Die Zukunft für das Familienunternehmen, in dem auch noch der ehemalige Firmenbesitzer Kurt Loosli mitarbeitet, sieht tatsächlich gut aus. Frilo verarbeitet jährlich 2000 bis 3000 Kilo Wolle und Garne. Um fristgerecht zu produzieren, besitzt Frilo hochleistungsfähige, computergesteuerte Strickmaschinen. Mauro Vietri-Loosli programmiert, überwacht und wartet sie. Nach wie vor ist aber zusätzlich viel Handarbeit angesagt. Mitarbeiterinnen schneiden die gestrickten Bahnen zu, nähen sie zusammen, verpacken und verschicken sie. Patrizia Vietri-Loosli entwirft die Kollektionen und bestimmt die Strickart. Sie packt, wie auch ihr Mann, überall dort an, wo Not am Mann ist. So helfen die beiden bei der Kontrolle und beim Einpacken der Ware und in der Spedition. «Wir sind uns für keine Arbeit zu schade. Um zu bestehen, müssen wir flexibel sein und immer wieder unseren Durchhaltewillen unter Beweis stellen», sagt Patrizia Vietri-Loosli.
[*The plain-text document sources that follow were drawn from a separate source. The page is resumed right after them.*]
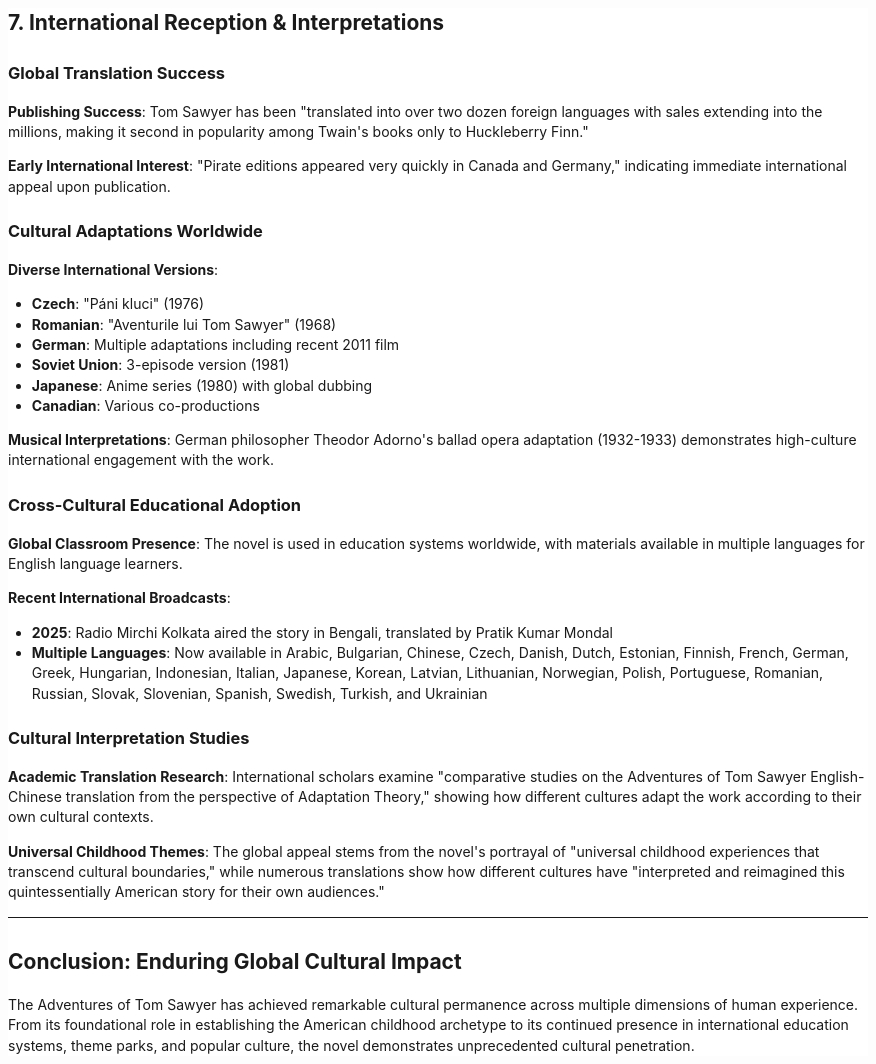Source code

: ## 7. International Reception & Interpretations

### Global Translation Success

**Publishing Success**: Tom Sawyer has been "translated into over two dozen foreign languages with sales extending into the millions, making it second in popularity among Twain's books only to Huckleberry Finn."

**Early International Interest**: "Pirate editions appeared very quickly in Canada and Germany," indicating immediate international appeal upon publication.

### Cultural Adaptations Worldwide

**Diverse International Versions**:
- **Czech**: "Páni kluci" (1976)
- **Romanian**: "Aventurile lui Tom Sawyer" (1968)
- **German**: Multiple adaptations including recent 2011 film
- **Soviet Union**: 3-episode version (1981)
- **Japanese**: Anime series (1980) with global dubbing
- **Canadian**: Various co-productions

**Musical Interpretations**: German philosopher Theodor Adorno's ballad opera adaptation (1932-1933) demonstrates high-culture international engagement with the work.

### Cross-Cultural Educational Adoption

**Global Classroom Presence**: The novel is used in education systems worldwide, with materials available in multiple languages for English language learners.

**Recent International Broadcasts**: 
- **2025**: Radio Mirchi Kolkata aired the story in Bengali, translated by Pratik Kumar Mondal
- **Multiple Languages**: Now available in Arabic, Bulgarian, Chinese, Czech, Danish, Dutch, Estonian, Finnish, French, German, Greek, Hungarian, Indonesian, Italian, Japanese, Korean, Latvian, Lithuanian, Norwegian, Polish, Portuguese, Romanian, Russian, Slovak, Slovenian, Spanish, Swedish, Turkish, and Ukrainian

### Cultural Interpretation Studies

**Academic Translation Research**: International scholars examine "comparative studies on the Adventures of Tom Sawyer English-Chinese translation from the perspective of Adaptation Theory," showing how different cultures adapt the work according to their own cultural contexts.

**Universal Childhood Themes**: The global appeal stems from the novel's portrayal of "universal childhood experiences that transcend cultural boundaries," while numerous translations show how different cultures have "interpreted and reimagined this quintessentially American story for their own audiences."

---

## Conclusion: Enduring Global Cultural Impact

The Adventures of Tom Sawyer has achieved remarkable cultural permanence across multiple dimensions of human experience. From its foundational role in establishing the American childhood archetype to its continued presence in international education systems, theme parks, and popular culture, the novel demonstrates unprecedented cultural penetration.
Um alle Herausforderungen zu meistern und Kraft zu schöpfen, verbringt das Ehepaar zusammen mit seinem 13 Monate alten Töchterchen Adelia so viel Zeit wie möglich in der Natur. «Wir spazieren, wandern, schlitteln und fahren Ski», sagt Patrizia Vietri-Loosli und ergänzt: «Das gibt uns die nötige Kraft und frische Inspirationen.»

Bewegte Firmengeschichte
Fritz Loosli gründet 1927 die Einzelfirma Frilo für Damen-, Herren- und Kinderstrickwaren. Die Firmenbezeichnung setzt sich aus dem Vor- und Nachnamen des Gründers zusammen (FRItzLOosli). 1934 ersetzt er die mechanische Strickmaschine durch elektrisch betriebene. In den Folgejahren expandiert die Firma bis Ende der 1950er-Jahre. Mitte der 1970er-Jahre gibt die Firma dem Druck der ausländischen Konkurrenz nach: Sie stellt die Produktion ein. 1977 bauen Sohn Kurt Loosli und seine Ehefrau Antonietta Loosli das Geschäft wieder auf. 2008 übergeben sie das Zepter an Tochter Patrizia und deren Ehemann Mauro Vietri-Loosli, die fortan auf computergesteuerten Strickmaschinen produzieren. Seit 2013 betreibt das Ehepaar Vietri-Loosli die Frilo als Aktiengesellschaft.